Task details -
In the passage on United award stopovers, update the part from "The trick is" up to and including "instead on 115,000." by changing every "economy" to "coach".

Selected extract -
□ □ □ □ □
In certain cases, though, you can add a stopover to your planned oneway award and even decrease the miles price.

Let use a sample itinerary to illustrate what I mean: Say you want to go from Los Angeles to Shanghai with a stop in Frankfurt.

United does not allow stopovers on oneway awards, so ordinarily this would price as two awards: Los Angeles to Frankfurt and Frankfurt to Shanghai.

In business class those trips are 50,000 miles and 65,000 miles.

If you try to book these two separately or as a oneway with a stopover, that would cost you 115,000 miles!

The trick is to book this as a roundtrip flight and tack on a flight later on in the year even if you know you won’t take it. This flight should be in economy because Shanghai to Los Angeles in economy is only 32,500 miles. If we’re not flying the flight, let’s at least make it as cheap as possible.

How can spending 32,500 miles on a flight we aren’t flying save us miles?

Because a one way business class flight from Los Angeles to Shanghai is 60,000 miles. If we make it a roundtrip where the outbound is 60,000 and the “return” is 32,500, this itinerary can be had for 92,500 miles instead on 115,000.
□ □ □ □ □
Record extracts -
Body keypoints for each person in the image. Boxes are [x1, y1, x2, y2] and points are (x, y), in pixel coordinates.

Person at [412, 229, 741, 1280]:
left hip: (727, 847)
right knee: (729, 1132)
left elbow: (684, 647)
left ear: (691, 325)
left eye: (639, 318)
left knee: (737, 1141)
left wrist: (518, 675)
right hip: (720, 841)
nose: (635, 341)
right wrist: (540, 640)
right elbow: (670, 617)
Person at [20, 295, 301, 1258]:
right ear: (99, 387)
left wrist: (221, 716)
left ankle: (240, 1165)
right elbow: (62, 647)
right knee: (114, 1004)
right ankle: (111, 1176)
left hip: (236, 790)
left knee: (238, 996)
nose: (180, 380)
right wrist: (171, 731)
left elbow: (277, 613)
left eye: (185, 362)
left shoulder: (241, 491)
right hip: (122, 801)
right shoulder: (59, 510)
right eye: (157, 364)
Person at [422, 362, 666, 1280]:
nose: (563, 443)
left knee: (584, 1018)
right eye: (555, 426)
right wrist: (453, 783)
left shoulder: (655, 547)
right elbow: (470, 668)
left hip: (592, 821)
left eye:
□ □ □ □ □
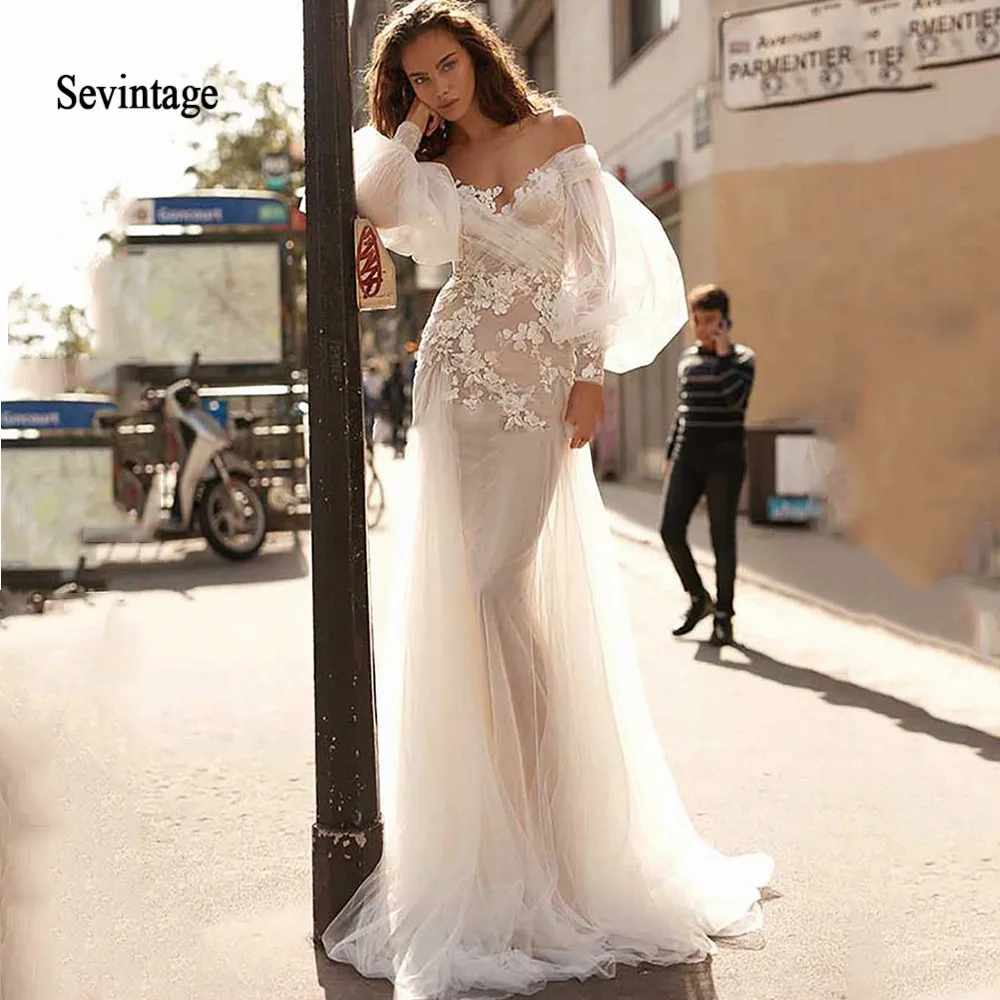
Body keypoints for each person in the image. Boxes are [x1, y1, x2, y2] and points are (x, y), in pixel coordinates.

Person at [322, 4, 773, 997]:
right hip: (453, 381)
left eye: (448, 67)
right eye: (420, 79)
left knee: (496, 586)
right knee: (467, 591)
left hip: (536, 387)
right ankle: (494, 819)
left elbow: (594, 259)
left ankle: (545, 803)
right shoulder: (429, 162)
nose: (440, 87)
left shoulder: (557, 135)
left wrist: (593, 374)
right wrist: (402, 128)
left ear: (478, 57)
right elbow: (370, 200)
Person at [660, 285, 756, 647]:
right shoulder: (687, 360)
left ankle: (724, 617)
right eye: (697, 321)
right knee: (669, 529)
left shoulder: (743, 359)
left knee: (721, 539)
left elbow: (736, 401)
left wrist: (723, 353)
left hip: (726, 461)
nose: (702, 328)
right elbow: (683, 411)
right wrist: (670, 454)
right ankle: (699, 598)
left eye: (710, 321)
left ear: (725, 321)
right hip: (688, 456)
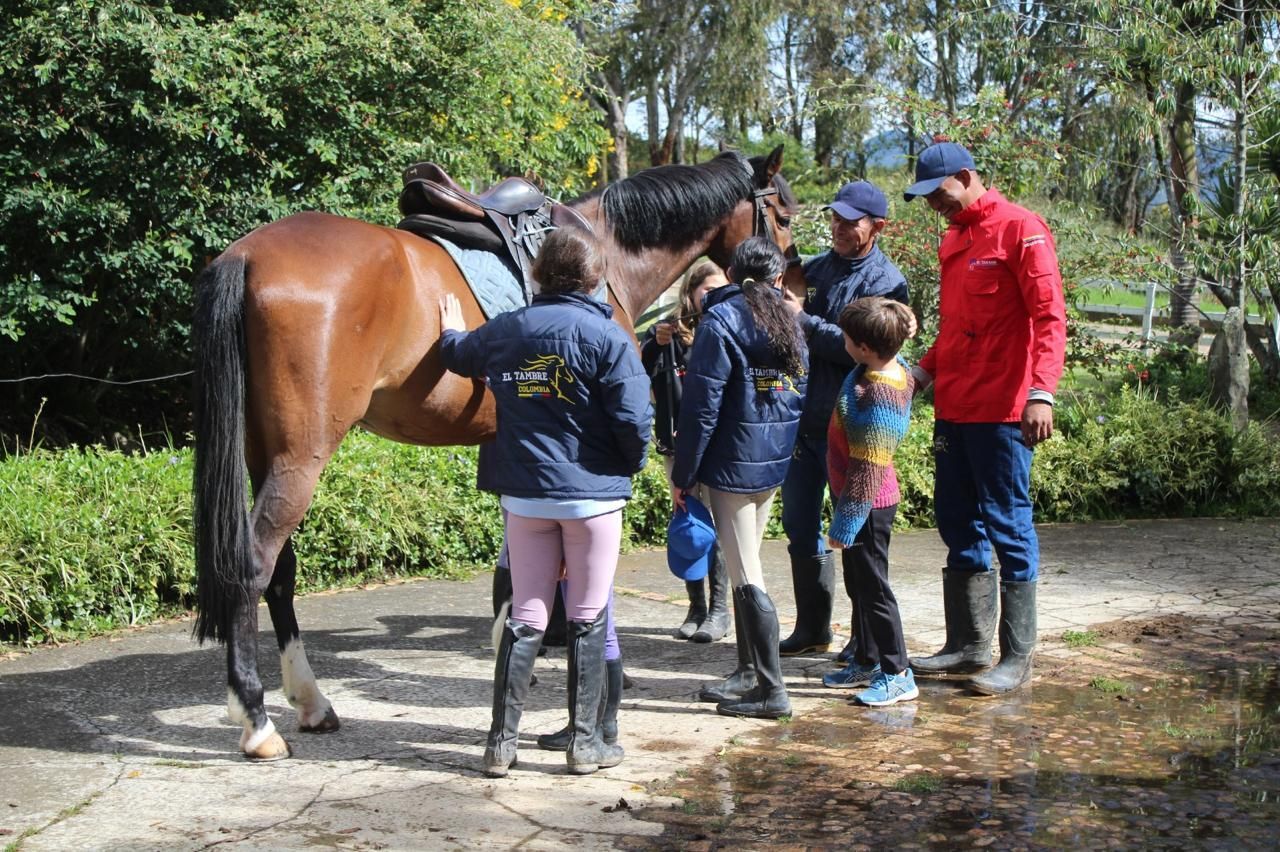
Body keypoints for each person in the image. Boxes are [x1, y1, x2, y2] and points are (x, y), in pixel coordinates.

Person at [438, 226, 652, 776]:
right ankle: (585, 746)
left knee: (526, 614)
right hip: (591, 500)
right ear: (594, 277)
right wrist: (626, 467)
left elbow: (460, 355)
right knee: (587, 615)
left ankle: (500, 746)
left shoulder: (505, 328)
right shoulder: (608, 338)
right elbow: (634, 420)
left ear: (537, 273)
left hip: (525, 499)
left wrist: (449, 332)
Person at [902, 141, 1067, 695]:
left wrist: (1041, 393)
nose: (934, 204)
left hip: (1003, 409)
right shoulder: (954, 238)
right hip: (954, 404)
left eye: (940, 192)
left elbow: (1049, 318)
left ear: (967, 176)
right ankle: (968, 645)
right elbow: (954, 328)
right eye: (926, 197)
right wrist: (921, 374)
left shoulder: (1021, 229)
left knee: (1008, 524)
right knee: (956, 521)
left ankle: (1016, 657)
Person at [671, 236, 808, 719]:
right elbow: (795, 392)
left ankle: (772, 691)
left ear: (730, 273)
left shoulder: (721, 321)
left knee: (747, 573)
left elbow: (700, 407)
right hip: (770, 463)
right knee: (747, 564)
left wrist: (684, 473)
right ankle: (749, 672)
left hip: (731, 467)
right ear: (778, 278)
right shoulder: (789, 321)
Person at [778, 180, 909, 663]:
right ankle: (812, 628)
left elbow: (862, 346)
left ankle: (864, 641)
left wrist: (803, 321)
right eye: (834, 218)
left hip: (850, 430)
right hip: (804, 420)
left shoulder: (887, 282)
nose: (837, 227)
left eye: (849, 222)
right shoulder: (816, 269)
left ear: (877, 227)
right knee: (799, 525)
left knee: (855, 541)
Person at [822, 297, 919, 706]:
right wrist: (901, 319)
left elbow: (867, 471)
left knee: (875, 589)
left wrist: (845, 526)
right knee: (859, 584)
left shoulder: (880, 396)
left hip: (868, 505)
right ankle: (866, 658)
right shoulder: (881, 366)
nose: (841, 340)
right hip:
□ □ □ □ □
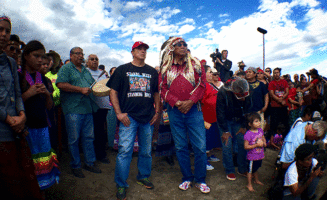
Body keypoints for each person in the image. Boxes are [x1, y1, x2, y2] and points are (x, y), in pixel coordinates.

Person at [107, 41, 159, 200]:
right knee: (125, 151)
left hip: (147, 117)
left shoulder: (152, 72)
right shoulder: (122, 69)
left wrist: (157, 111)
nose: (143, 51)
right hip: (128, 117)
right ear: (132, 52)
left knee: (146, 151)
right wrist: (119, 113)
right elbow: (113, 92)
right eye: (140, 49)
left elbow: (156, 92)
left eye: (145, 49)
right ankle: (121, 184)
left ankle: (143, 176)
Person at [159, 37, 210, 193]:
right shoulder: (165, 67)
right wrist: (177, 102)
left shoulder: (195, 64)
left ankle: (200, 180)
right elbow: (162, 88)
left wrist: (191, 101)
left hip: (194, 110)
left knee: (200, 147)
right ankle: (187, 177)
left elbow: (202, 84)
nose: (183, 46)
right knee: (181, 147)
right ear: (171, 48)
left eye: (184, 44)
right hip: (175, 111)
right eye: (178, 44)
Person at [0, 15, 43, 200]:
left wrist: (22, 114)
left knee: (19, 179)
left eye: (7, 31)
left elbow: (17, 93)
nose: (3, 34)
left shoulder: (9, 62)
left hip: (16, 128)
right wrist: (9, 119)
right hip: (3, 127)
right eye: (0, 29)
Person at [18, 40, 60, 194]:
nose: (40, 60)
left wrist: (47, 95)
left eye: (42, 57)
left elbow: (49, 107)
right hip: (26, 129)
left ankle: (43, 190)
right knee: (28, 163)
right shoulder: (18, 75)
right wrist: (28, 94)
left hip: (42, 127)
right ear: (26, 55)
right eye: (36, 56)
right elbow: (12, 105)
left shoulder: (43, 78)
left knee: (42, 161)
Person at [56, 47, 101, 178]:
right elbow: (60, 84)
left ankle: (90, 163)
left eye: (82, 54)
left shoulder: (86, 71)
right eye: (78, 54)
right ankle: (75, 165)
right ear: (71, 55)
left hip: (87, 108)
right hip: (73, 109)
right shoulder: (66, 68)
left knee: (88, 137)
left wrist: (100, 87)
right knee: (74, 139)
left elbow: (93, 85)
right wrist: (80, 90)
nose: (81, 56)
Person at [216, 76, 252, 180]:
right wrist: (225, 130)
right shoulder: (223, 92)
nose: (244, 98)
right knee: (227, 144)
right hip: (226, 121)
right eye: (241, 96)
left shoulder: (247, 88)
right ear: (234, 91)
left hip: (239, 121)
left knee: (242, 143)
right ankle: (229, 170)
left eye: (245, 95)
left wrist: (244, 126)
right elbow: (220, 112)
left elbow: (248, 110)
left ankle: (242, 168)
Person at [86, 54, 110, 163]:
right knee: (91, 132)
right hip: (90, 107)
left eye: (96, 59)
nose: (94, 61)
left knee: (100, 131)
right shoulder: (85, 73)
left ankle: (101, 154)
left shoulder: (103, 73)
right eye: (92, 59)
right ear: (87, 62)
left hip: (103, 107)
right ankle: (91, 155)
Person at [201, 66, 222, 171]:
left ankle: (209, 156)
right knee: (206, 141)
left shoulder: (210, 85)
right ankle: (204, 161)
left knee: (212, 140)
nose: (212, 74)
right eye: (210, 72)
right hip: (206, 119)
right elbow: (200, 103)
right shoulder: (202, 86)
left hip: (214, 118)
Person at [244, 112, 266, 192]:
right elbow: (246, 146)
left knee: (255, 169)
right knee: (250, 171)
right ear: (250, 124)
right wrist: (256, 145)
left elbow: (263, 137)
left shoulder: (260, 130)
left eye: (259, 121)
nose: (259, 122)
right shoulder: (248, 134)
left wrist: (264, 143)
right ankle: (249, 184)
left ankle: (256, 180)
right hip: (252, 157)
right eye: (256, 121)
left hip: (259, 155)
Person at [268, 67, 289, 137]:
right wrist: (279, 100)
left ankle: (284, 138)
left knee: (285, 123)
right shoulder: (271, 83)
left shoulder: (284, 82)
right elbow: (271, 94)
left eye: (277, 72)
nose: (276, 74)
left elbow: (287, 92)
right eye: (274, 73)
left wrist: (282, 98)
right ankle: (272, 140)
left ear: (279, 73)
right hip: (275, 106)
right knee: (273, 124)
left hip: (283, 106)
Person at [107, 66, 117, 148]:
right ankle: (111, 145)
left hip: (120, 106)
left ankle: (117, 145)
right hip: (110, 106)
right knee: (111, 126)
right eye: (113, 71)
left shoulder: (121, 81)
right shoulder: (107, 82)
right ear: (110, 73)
□ □ □ □ □
Written answer -
The trick is to book this as a roundtrip flight and tack on a flight later on in the year even if you know you won’t take it. This flight should be in coach because Shanghai to Los Angeles in coach is only 32,500 miles. If we’re not flying the flight, let’s at least make it as cheap as possible.

How can spending 32,500 miles on a flight we aren’t flying save us miles?

Because a one way business class flight from Los Angeles to Shanghai is 60,000 miles. If we make it a roundtrip where the outbound is 60,000 and the “return” is 32,500, this itinerary can be had for 92,500 miles instead on 115,000.